## PROMPT
Would you please reproduce all the entries word for word, minus the pictures?

(Collected data)
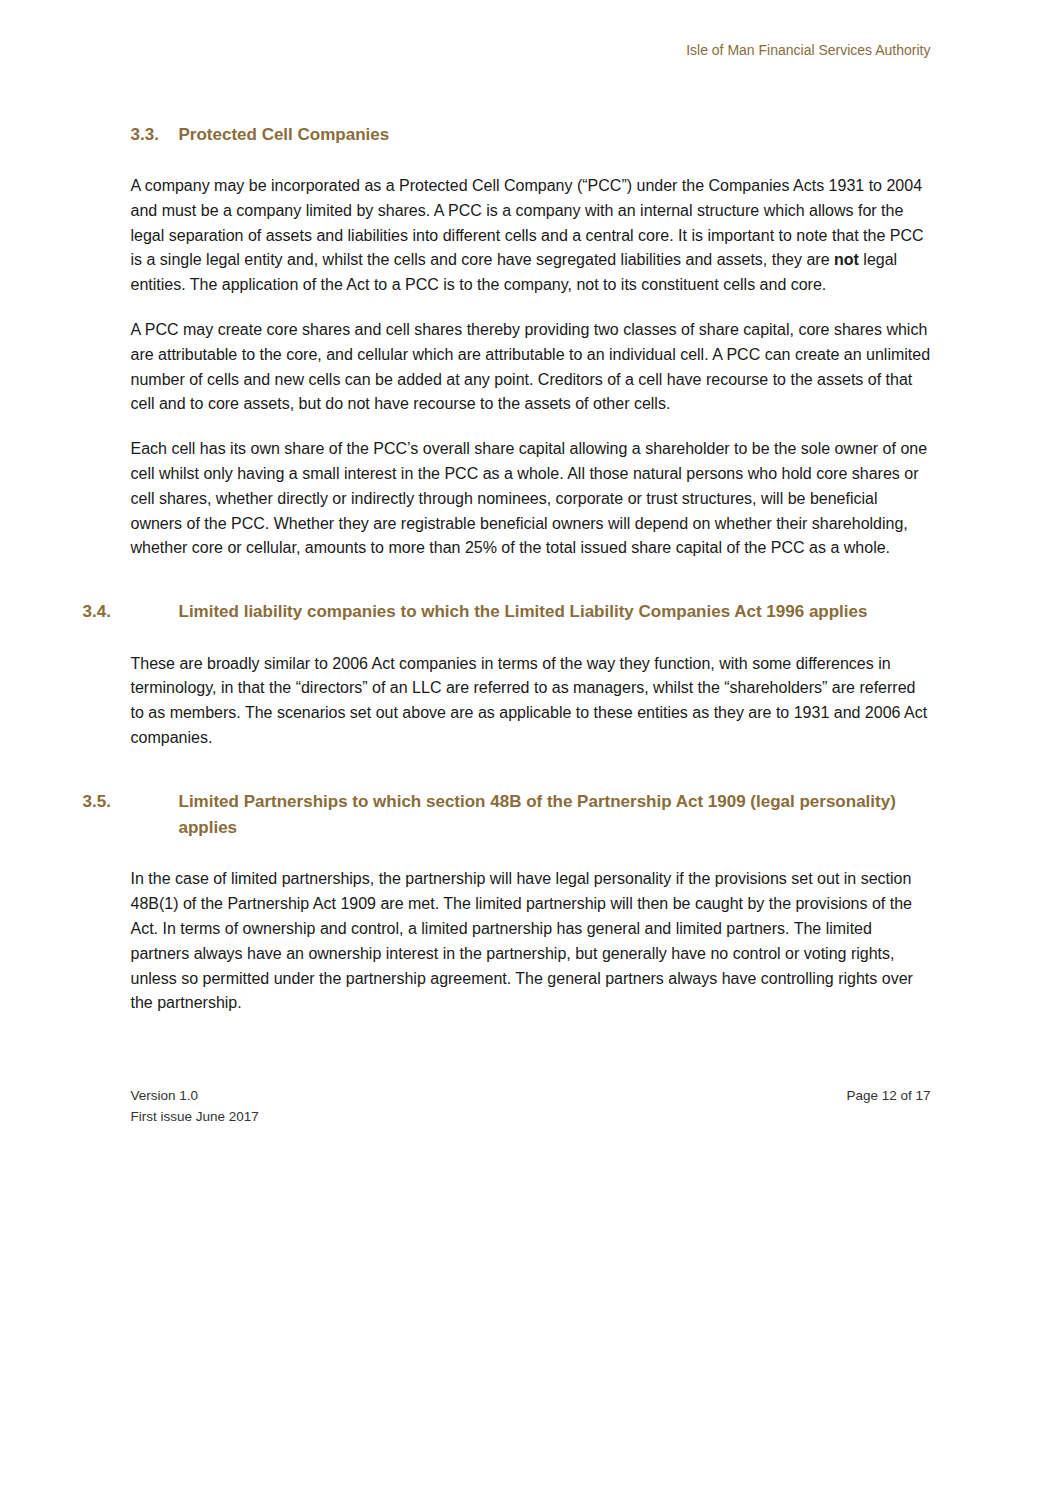Isle of Man Financial Services Authority
3.3. Protected Cell Companies
A company may be incorporated as a Protected Cell Company (“PCC”) under the Companies Acts 1931 to 2004 and must be a company limited by shares. A PCC is a company with an internal structure which allows for the legal separation of assets and liabilities into different cells and a central core. It is important to note that the PCC is a single legal entity and, whilst the cells and core have segregated liabilities and assets, they are not legal entities. The application of the Act to a PCC is to the company, not to its constituent cells and core.
A PCC may create core shares and cell shares thereby providing two classes of share capital, core shares which are attributable to the core, and cellular which are attributable to an individual cell. A PCC can create an unlimited number of cells and new cells can be added at any point. Creditors of a cell have recourse to the assets of that cell and to core assets, but do not have recourse to the assets of other cells.
Each cell has its own share of the PCC’s overall share capital allowing a shareholder to be the sole owner of one cell whilst only having a small interest in the PCC as a whole. All those natural persons who hold core shares or cell shares, whether directly or indirectly through nominees, corporate or trust structures, will be beneficial owners of the PCC. Whether they are registrable beneficial owners will depend on whether their shareholding, whether core or cellular, amounts to more than 25% of the total issued share capital of the PCC as a whole.
3.4. Limited liability companies to which the Limited Liability Companies Act 1996 applies
These are broadly similar to 2006 Act companies in terms of the way they function, with some differences in terminology, in that the “directors” of an LLC are referred to as managers, whilst the “shareholders” are referred to as members. The scenarios set out above are as applicable to these entities as they are to 1931 and 2006 Act companies.
3.5. Limited Partnerships to which section 48B of the Partnership Act 1909 (legal personality) applies
In the case of limited partnerships, the partnership will have legal personality if the provisions set out in section 48B(1) of the Partnership Act 1909 are met. The limited partnership will then be caught by the provisions of the Act. In terms of ownership and control, a limited partnership has general and limited partners. The limited partners always have an ownership interest in the partnership, but generally have no control or voting rights, unless so permitted under the partnership agreement. The general partners always have controlling rights over the partnership.
Version 1.0
First issue June 2017
Page 12 of 17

## EXERCISE OUTPUT
Isle of Man Financial Services Authority
3.3. Protected Cell Companies
A company may be incorporated as a Protected Cell Company (“PCC”) under the Companies Acts 1931 to 2004 and must be a company limited by shares. A PCC is a company with an internal structure which allows for the legal separation of assets and liabilities into different cells and a central core. It is important to note that the PCC is a single legal entity and, whilst the cells and core have segregated liabilities and assets, they are not legal entities. The application of the Act to a PCC is to the company, not to its constituent cells and core.
A PCC may create core shares and cell shares thereby providing two classes of share capital, core shares which are attributable to the core, and cellular which are attributable to an individual cell. A PCC can create an unlimited number of cells and new cells can be added at any point. Creditors of a cell have recourse to the assets of that cell and to core assets, but do not have recourse to the assets of other cells.
Each cell has its own share of the PCC’s overall share capital allowing a shareholder to be the sole owner of one cell whilst only having a small interest in the PCC as a whole. All those natural persons who hold core shares or cell shares, whether directly or indirectly through nominees, corporate or trust structures, will be beneficial owners of the PCC. Whether they are registrable beneficial owners will depend on whether their shareholding, whether core or cellular, amounts to more than 25% of the total issued share capital of the PCC as a whole.
3.4. Limited liability companies to which the Limited Liability Companies Act 1996 applies
These are broadly similar to 2006 Act companies in terms of the way they function, with some differences in terminology, in that the “directors” of an LLC are referred to as managers, whilst the “shareholders” are referred to as members. The scenarios set out above are as applicable to these entities as they are to 1931 and 2006 Act companies.
3.5. Limited Partnerships to which section 48B of the Partnership Act 1909 (legal personality) applies
In the case of limited partnerships, the partnership will have legal personality if the provisions set out in section 48B(1) of the Partnership Act 1909 are met. The limited partnership will then be caught by the provisions of the Act. In terms of ownership and control, a limited partnership has general and limited partners. The limited partners always have an ownership interest in the partnership, but generally have no control or voting rights, unless so permitted under the partnership agreement. The general partners always have controlling rights over the partnership.
Version 1.0
First issue June 2017
Page 12 of 17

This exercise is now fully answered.